**WHAT TO WORK ON**. Convert the listing below into a two-column Markdown table headed Row and Line. Number each non-blank line in order and skip blank lines.
━━━
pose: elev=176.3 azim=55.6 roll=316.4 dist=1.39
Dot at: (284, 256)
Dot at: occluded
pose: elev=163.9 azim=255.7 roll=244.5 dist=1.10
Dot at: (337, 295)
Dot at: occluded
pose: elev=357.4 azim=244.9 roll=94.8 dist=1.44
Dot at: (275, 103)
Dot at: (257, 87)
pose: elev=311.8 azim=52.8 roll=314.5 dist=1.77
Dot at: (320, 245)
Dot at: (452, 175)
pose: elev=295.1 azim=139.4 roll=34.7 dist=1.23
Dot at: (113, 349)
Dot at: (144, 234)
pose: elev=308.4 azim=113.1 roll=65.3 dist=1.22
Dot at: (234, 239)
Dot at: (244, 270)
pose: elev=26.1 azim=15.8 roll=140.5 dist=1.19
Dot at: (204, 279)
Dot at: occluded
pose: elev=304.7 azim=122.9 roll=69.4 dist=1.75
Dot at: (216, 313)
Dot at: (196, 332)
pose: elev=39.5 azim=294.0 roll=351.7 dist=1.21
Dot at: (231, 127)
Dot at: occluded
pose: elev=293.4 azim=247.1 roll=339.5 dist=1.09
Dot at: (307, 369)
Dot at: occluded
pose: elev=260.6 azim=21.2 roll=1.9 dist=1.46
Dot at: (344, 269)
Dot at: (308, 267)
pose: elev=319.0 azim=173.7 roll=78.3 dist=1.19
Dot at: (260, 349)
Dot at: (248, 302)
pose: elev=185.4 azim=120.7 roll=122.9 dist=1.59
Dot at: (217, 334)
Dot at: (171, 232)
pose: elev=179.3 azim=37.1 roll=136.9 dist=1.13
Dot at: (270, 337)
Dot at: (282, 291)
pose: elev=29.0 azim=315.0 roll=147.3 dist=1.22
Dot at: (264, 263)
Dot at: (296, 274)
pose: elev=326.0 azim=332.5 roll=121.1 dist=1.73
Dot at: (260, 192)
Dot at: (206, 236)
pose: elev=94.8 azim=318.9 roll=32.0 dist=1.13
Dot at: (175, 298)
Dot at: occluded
━━━
**CORRECT RESPONSE**.
| Row | Line |
|---|---|
| 1 | pose: elev=176.3 azim=55.6 roll=316.4 dist=1.39 |
| 2 | Dot at: (284, 256) |
| 3 | Dot at: occluded |
| 4 | pose: elev=163.9 azim=255.7 roll=244.5 dist=1.10 |
| 5 | Dot at: (337, 295) |
| 6 | Dot at: occluded |
| 7 | pose: elev=357.4 azim=244.9 roll=94.8 dist=1.44 |
| 8 | Dot at: (275, 103) |
| 9 | Dot at: (257, 87) |
| 10 | pose: elev=311.8 azim=52.8 roll=314.5 dist=1.77 |
| 11 | Dot at: (320, 245) |
| 12 | Dot at: (452, 175) |
| 13 | pose: elev=295.1 azim=139.4 roll=34.7 dist=1.23 |
| 14 | Dot at: (113, 349) |
| 15 | Dot at: (144, 234) |
| 16 | pose: elev=308.4 azim=113.1 roll=65.3 dist=1.22 |
| 17 | Dot at: (234, 239) |
| 18 | Dot at: (244, 270) |
| 19 | pose: elev=26.1 azim=15.8 roll=140.5 dist=1.19 |
| 20 | Dot at: (204, 279) |
| 21 | Dot at: occluded |
| 22 | pose: elev=304.7 azim=122.9 roll=69.4 dist=1.75 |
| 23 | Dot at: (216, 313) |
| 24 | Dot at: (196, 332) |
| 25 | pose: elev=39.5 azim=294.0 roll=351.7 dist=1.21 |
| 26 | Dot at: (231, 127) |
| 27 | Dot at: occluded |
| 28 | pose: elev=293.4 azim=247.1 roll=339.5 dist=1.09 |
| 29 | Dot at: (307, 369) |
| 30 | Dot at: occluded |
| 31 | pose: elev=260.6 azim=21.2 roll=1.9 dist=1.46 |
| 32 | Dot at: (344, 269) |
| 33 | Dot at: (308, 267) |
| 34 | pose: elev=319.0 azim=173.7 roll=78.3 dist=1.19 |
| 35 | Dot at: (260, 349) |
| 36 | Dot at: (248, 302) |
| 37 | pose: elev=185.4 azim=120.7 roll=122.9 dist=1.59 |
| 38 | Dot at: (217, 334) |
| 39 | Dot at: (171, 232) |
| 40 | pose: elev=179.3 azim=37.1 roll=136.9 dist=1.13 |
| 41 | Dot at: (270, 337) |
| 42 | Dot at: (282, 291) |
| 43 | pose: elev=29.0 azim=315.0 roll=147.3 dist=1.22 |
| 44 | Dot at: (264, 263) |
| 45 | Dot at: (296, 274) |
| 46 | pose: elev=326.0 azim=332.5 roll=121.1 dist=1.73 |
| 47 | Dot at: (260, 192) |
| 48 | Dot at: (206, 236) |
| 49 | pose: elev=94.8 azim=318.9 roll=32.0 dist=1.13 |
| 50 | Dot at: (175, 298) |
| 51 | Dot at: occluded |